Give Homeland Security (HSIN) a Red Card

Russ Warner
,
President & COO
Calendar grid icon with the month of August 2023 displayed, showing days Sunday to Saturday.

This week, disturbing information unfolded regarding a cyberattack on the Homeland Security Information Network (HSIN). As the U.S. government's primary platform for sharing sensitive but unclassified data, HSIN is a cornerstone of national security. 

Investigators revealed that threat actors deliberately targeted HSIN servers and SharePoint collaboration systems.
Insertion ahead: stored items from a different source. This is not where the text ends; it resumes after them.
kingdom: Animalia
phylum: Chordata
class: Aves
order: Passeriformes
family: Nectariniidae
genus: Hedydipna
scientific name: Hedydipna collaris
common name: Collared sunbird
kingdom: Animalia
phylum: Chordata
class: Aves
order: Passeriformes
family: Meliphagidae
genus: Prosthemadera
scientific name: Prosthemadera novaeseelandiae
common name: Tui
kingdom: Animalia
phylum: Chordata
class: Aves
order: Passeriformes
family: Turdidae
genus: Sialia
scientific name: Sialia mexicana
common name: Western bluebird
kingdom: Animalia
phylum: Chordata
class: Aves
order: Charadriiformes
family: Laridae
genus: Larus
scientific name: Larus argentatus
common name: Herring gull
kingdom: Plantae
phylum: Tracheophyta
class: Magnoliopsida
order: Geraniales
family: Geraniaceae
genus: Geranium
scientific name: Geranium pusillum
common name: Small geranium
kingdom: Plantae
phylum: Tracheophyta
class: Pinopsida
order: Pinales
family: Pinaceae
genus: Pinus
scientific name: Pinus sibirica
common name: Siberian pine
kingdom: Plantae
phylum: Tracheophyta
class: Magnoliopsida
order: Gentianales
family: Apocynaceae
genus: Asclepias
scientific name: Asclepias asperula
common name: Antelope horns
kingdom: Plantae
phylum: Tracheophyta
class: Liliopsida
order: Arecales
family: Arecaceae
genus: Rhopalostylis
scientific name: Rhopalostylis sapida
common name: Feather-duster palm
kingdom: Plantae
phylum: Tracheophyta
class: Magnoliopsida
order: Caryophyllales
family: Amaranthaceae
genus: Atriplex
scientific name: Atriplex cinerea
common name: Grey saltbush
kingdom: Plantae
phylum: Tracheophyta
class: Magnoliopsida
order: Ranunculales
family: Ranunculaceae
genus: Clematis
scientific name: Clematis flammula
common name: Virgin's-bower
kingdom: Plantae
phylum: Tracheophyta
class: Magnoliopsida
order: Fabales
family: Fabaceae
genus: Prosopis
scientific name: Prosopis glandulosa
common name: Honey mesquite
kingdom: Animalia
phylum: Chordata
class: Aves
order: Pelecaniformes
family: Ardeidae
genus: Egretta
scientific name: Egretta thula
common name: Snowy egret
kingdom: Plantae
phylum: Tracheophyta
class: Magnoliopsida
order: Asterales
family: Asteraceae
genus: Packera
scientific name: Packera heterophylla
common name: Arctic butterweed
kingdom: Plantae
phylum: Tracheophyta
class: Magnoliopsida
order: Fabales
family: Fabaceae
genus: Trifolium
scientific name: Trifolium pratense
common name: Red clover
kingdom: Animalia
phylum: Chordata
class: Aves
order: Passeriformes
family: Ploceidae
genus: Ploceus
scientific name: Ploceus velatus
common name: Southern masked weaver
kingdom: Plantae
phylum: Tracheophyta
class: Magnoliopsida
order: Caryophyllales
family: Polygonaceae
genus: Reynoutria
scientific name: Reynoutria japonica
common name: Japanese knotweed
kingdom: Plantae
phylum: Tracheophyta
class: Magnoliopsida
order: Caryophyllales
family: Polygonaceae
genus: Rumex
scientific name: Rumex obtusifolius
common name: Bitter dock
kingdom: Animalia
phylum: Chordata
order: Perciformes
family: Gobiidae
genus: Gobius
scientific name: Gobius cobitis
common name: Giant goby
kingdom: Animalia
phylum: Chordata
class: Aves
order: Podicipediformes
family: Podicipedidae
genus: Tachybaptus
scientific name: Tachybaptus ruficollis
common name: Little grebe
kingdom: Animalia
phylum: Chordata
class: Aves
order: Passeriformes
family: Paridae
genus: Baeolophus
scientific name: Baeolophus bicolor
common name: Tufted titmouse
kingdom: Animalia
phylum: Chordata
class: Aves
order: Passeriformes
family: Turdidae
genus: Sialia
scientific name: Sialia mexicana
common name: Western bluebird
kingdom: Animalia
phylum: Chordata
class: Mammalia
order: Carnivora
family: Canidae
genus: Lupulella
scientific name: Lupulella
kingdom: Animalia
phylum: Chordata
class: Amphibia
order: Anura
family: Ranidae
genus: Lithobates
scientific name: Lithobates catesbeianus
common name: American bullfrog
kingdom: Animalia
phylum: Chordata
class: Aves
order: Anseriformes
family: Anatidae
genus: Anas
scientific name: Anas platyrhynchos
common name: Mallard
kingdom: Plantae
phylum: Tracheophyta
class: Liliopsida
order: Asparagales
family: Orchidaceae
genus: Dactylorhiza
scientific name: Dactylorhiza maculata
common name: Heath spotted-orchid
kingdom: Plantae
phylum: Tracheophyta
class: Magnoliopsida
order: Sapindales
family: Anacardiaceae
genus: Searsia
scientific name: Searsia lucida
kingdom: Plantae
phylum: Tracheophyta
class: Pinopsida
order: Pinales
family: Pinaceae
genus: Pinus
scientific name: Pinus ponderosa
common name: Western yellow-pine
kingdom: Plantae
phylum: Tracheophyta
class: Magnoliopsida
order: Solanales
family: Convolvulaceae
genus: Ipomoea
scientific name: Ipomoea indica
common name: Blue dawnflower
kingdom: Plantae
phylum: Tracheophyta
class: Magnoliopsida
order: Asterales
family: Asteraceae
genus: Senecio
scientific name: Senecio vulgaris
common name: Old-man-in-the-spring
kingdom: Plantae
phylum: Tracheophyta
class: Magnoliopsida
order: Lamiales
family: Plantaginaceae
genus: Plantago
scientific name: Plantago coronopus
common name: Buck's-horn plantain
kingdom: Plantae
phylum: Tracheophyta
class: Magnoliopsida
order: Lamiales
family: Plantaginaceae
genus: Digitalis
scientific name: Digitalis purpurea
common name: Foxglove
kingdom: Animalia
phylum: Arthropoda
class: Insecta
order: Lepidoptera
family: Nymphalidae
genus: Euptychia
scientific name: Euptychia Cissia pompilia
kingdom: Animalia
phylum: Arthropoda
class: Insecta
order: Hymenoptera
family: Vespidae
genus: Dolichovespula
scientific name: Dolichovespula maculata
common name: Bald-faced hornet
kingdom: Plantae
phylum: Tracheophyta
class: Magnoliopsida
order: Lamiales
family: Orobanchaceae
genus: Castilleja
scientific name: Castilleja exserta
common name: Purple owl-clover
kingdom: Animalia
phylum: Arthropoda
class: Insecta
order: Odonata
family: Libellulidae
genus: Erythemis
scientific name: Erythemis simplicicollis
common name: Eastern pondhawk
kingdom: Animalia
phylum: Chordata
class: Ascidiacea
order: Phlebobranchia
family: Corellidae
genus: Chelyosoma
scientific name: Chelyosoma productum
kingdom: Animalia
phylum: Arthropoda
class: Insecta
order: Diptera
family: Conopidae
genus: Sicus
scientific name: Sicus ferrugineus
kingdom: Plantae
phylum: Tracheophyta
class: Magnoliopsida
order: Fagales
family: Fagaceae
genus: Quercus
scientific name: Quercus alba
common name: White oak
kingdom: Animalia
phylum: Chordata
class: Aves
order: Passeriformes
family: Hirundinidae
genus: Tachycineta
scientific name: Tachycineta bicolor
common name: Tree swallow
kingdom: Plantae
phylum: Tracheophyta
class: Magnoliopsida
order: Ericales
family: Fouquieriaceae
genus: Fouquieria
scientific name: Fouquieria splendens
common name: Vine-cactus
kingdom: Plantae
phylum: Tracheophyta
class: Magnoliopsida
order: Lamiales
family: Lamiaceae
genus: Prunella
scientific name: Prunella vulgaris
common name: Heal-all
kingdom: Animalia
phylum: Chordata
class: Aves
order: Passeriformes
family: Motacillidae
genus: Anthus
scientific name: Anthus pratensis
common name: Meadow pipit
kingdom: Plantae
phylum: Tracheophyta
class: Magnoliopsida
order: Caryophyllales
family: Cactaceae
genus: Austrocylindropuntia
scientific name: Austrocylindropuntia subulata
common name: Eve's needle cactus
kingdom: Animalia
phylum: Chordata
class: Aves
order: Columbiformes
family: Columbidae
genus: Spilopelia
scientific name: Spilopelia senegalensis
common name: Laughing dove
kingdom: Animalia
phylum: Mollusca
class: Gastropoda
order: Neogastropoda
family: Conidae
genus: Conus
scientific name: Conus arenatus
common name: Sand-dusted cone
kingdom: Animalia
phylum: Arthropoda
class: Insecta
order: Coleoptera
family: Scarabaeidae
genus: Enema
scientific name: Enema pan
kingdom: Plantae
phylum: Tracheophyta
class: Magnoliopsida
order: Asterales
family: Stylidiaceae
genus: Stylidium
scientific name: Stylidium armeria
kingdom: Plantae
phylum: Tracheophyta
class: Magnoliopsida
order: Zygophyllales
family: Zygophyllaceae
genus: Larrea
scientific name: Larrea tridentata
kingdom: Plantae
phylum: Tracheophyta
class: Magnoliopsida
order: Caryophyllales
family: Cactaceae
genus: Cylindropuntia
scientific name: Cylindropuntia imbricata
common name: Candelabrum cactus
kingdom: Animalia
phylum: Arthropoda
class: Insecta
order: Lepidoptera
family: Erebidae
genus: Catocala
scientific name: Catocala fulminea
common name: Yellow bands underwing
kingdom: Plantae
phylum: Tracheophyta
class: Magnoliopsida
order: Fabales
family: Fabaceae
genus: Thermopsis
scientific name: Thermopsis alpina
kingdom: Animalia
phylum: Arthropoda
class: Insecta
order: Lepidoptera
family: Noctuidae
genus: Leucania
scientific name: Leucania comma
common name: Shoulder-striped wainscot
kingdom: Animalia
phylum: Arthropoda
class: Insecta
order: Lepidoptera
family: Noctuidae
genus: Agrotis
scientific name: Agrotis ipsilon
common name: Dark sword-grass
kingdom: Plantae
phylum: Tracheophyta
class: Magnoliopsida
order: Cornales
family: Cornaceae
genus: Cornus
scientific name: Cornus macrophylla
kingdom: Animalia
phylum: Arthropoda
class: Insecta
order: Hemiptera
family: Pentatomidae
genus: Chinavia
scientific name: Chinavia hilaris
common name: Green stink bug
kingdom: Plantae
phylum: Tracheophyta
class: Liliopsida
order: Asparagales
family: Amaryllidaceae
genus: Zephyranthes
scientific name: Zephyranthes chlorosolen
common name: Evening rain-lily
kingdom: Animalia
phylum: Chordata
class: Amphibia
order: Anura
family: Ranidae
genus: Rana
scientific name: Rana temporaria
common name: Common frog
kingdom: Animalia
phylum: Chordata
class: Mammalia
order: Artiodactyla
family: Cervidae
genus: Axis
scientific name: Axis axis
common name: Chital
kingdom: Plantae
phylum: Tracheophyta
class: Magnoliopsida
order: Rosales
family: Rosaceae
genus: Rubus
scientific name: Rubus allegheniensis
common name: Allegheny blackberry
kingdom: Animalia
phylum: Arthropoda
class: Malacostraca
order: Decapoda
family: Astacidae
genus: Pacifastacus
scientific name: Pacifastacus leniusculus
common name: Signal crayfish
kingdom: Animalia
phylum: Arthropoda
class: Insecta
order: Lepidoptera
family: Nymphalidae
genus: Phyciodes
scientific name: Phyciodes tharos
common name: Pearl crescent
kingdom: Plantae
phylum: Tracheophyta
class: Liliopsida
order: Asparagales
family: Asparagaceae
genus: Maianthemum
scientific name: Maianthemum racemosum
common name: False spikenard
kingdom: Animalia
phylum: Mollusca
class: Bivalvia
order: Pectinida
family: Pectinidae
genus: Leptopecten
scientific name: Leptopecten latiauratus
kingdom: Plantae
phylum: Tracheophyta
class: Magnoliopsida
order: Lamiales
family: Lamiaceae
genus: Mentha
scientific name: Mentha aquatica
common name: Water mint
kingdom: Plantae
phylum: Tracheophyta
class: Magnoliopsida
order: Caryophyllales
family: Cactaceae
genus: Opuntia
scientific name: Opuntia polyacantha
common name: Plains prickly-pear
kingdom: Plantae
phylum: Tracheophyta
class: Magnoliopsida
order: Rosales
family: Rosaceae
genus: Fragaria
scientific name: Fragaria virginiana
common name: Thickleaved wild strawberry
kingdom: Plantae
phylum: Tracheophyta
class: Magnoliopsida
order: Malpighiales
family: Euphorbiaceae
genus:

This breach is raising massive alarms, especially as the U.S. is coordinating security operations for World Cup matches.

The hackers did not just break through a front door; they slipped past the defense by exploiting asset tracking discrepancies and dangerous visibility gaps across remote network segments. 

In complex networks, threat actors frequently exploit "silent" or unauthorized hardware that is covertly attached to a network segment. If security teams do not have a perfectly accurate, real-time inventory of every device on their network, their systems are open to an attack.

Komodo Eye Can Secure the Field

Komodo Eye helps large organizations and government entities defend their networks and catch these offside devices before they cause catastrophic damage. 

Here’s how:

Rogue Device Detection 

Attackers often spin up a rogue device with an enabled firewall that ignores traditional ping requests, rendering it invisible to standard monitoring tools. Komodo Eye automatically and continuously combs the forwarding tables of every single switch across the entire network.

Komodo Eye searches by MAC address to track down "silent" or firewalled devices. Even if an attacker attempts to stay hidden, Komodo Eye instantly pinpoints the substation, switch, and physical port that the unauthorized hardware is plugged into. 

By identifying threats in seconds rather than hours, it cuts the time needed to locate a rogue device by 98%.

Daily Asset Reconciliation 

To prevent asset tracking discrepancies, Komodo Eye continuously reconciles the active, live network state—detected using live ISIS system IDs and MAC addresses—against the organization's master asset inventory or CMDB (Configuration Management Database).

Through daily synchronizations, the software ingests data from disparate systems to ensure the master inventory list is 100% accurate and reflects the network's real-world state. 

The exact moment an "uninvited" or unauthorized device joins a regulated network segment, the security team is alerted. This eliminates the need for manual hardware audits and permanently closes the asset-tracking gap.

Summary

As the World Cup continues, the stakes for physical and digital security remain high. By implementing automated asset reconciliation and impenetrable rogue device detection, HSIN could hand cybercriminals a “red card” and ensure their critical infrastructure remains secure.